Oops! It seems I missed another Blue Cross Blue Shield mailing error data breach. It’s understandable, I suppose, since there have been a bunch of Blue Cross breaches in the past few months, but thanks to the good folks at ITRC for alerting me to the omission.
Here’s Blue Cross Blue Shield of Florida’s statement about the breach:
JACKSONVILLE, Fla., June 17, 2011 /PRNewswire/ — In April 2011, Blue Cross and Blue Shield of Florida (BCBSF) discovered that, because of a manual error, it had inadvertently mailed some member health statements to incorrect prior addresses. BCBSF fixed the issue immediately. BCBSF has evaluated its processes and made the appropriate changes to prevent this error from reoccurring. Impacted members have been contacted. No social security numbers, date of birth or other financial information were included on the information sent to the incorrect prior addresses.
Less than 3,500 members (out of nearly 4 million members) were impacted by this one mailing. All other mailings of member information were mailed to the current address on file with the company.
BCBSF has established a dedicated customer service line for impacted members to call if they have any questions about this matter or would like to update their address. The toll free number is 877-526-1013.
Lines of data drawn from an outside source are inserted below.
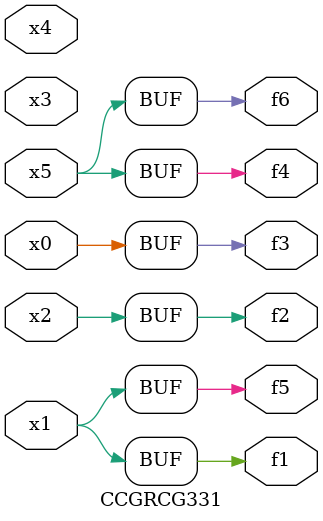
<source format=v>
module CCGRCG331(
	input x0, x1, x2, x3, x4, x5,
	output f1, f2, f3, f4, f5, f6
);
	assign f1 = x1;
	assign f2 = x2;
	assign f3 = x0;
	assign f4 = x5;
	assign f5 = x1;
	assign f6 = x5;
endmodule

</source>
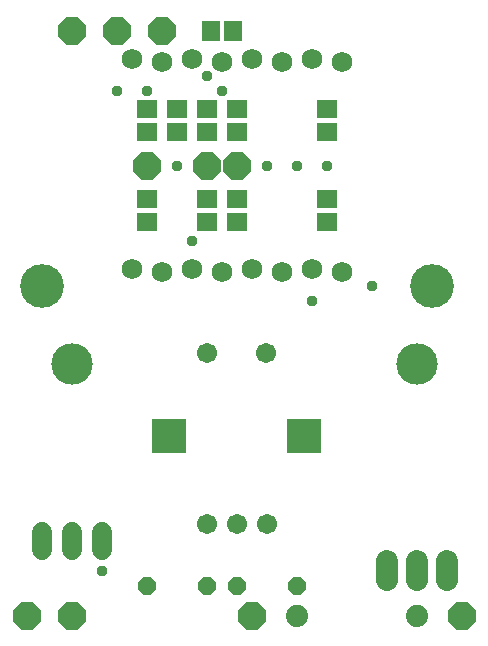
<source format=gbr>
G04 EAGLE Gerber RS-274X export*
G75*
%MOMM*%
%FSLAX34Y34*%
%LPD*%
%INSoldermask Top*%
%IPPOS*%
%AMOC8*
5,1,8,0,0,1.08239X$1,22.5*%
G01*
%ADD10C,3.703200*%
%ADD11P,1.649562X8X202.500000*%
%ADD12P,1.649562X8X22.500000*%
%ADD13C,1.879600*%
%ADD14C,1.711200*%
%ADD15R,2.903200X2.903200*%
%ADD16R,1.703200X1.503200*%
%ADD17P,2.556822X8X22.500000*%
%ADD18C,1.727200*%
%ADD19C,3.505200*%
%ADD20C,1.727200*%
%ADD21P,2.556822X8X202.500000*%
%ADD22C,1.879600*%
%ADD23P,2.556822X8X112.500000*%
%ADD24R,1.503200X1.703200*%
%ADD25C,0.959600*%


D10*
X38100Y317500D03*
X368300Y317500D03*
D11*
X254000Y63500D03*
X203200Y63500D03*
D12*
X127000Y63500D03*
X177800Y63500D03*
D13*
X355600Y38100D03*
X254000Y38100D03*
D14*
X203200Y115500D03*
X178200Y115500D03*
X228700Y115500D03*
X178200Y260500D03*
X228200Y260500D03*
D15*
X146200Y190500D03*
X260200Y190500D03*
D16*
X279400Y371500D03*
X279400Y390500D03*
D17*
X139700Y533400D03*
X127000Y419100D03*
D16*
X127000Y371500D03*
X127000Y390500D03*
D18*
X38100Y109220D02*
X38100Y93980D01*
X63500Y93980D02*
X63500Y109220D01*
X88900Y109220D02*
X88900Y93980D01*
D19*
X63500Y251460D03*
D20*
X114300Y331470D03*
X139700Y328930D03*
X165100Y331470D03*
X190500Y328930D03*
X215900Y331470D03*
X241300Y328930D03*
X266700Y331470D03*
X292100Y328930D03*
X292100Y506730D03*
X266700Y509270D03*
X241300Y506730D03*
X215900Y509270D03*
X190500Y506730D03*
X165100Y509270D03*
X139700Y506730D03*
X114300Y509270D03*
D16*
X152400Y447700D03*
X152400Y466700D03*
D21*
X215900Y38100D03*
X393700Y38100D03*
D22*
X330200Y67818D02*
X330200Y84582D01*
X355600Y84582D02*
X355600Y67818D01*
X381000Y67818D02*
X381000Y84582D01*
D19*
X355600Y251460D03*
D16*
X203200Y466700D03*
X203200Y447700D03*
X127000Y466700D03*
X127000Y447700D03*
X177800Y466700D03*
X177800Y447700D03*
X279400Y447700D03*
X279400Y466700D03*
D17*
X101600Y533400D03*
X177800Y419100D03*
D16*
X177800Y371500D03*
X177800Y390500D03*
D17*
X63500Y533400D03*
X203200Y419100D03*
D16*
X203200Y371500D03*
X203200Y390500D03*
D23*
X63500Y38100D03*
D17*
X25400Y38100D03*
D24*
X181000Y533400D03*
X200000Y533400D03*
D25*
X317500Y317500D03*
X266700Y304800D03*
X190500Y482600D03*
X127000Y482600D03*
X165100Y355600D03*
X101600Y482600D03*
X177800Y495300D03*
X228600Y419100D03*
X279400Y419100D03*
X152400Y419100D03*
X254000Y419100D03*
X88900Y76200D03*
M02*

</source>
About Blue Cross and Blue Shield of Florida:
Blue Cross and Blue Shield of Florida is a leader in Florida’s health industry. Since 1944, the company has been dedicated to meeting the diverse needs of all those it serves by offering an array of choices. BCBSF is a not-for-profit, policyholder-owned, tax-paying mutual company. Headquartered in Jacksonville, Fla., BCBSF is an independent licensee of the Blue Cross and Blue Shield Association, an association of independent Blue Cross and Blue Shield companies. For more information concerning BCBSF, please visit its website at www.bcbsfl.com.
SOURCE Blue Cross and Blue Shield of Florida
According to Joe Goedert on Health Data Management:
Information in the documents sent to wrong addresses included member name, insurance number, diagnoses codes and descriptions, procedure code and description, prescription name and provider name. No Social Security numbers, financial information or dates of birth were included. The plan currently is not offering credit or identity theft protection services.
In other mail-related data breaches this year:
- Anthem Blue Cross issued a statement concerning the 37,900 mailings that went out to Medicare Supplement members with their names, addresses, zip codes, and their Social Security Numbers written next to the words “PRIORITY CODE.”
- Blue Cross and Blue Shield of Florida issued a statement apologizing that 7,400 members’ explanation of benefits statements were sent to their old addresses in January.
Hey, wait a minute: isn’t the newest breach from this month exactly the same kind of problem that they had in January? At the time, they wrote:
In late January 2011, Blue Cross and Blue Shield of Florida (BCBSF) discovered that, because of a system error, it had inadvertently mailed some member health information to incorrect addresses. BCBSF regrets that this error occurred. BCBSF fixed the issue the same day it was discovered and current addresses are now in place for all of these members. BCBSF has evaluated its systems and made the appropriate changes to prevent this error from reoccurring.
Oh, I see: the problem in January was a system error. The problem in April was a manual error. Whew – I was afraid that they hadn’t really addressed the problem in January, but if it was a manual error, well, then, this will never happen again…. we hope.
- Also in January, Blue Cross Blue Shield of Michigan apologized to 6,500 members whose personal, but non-medical information was exposed on a third-party vendor’s web site.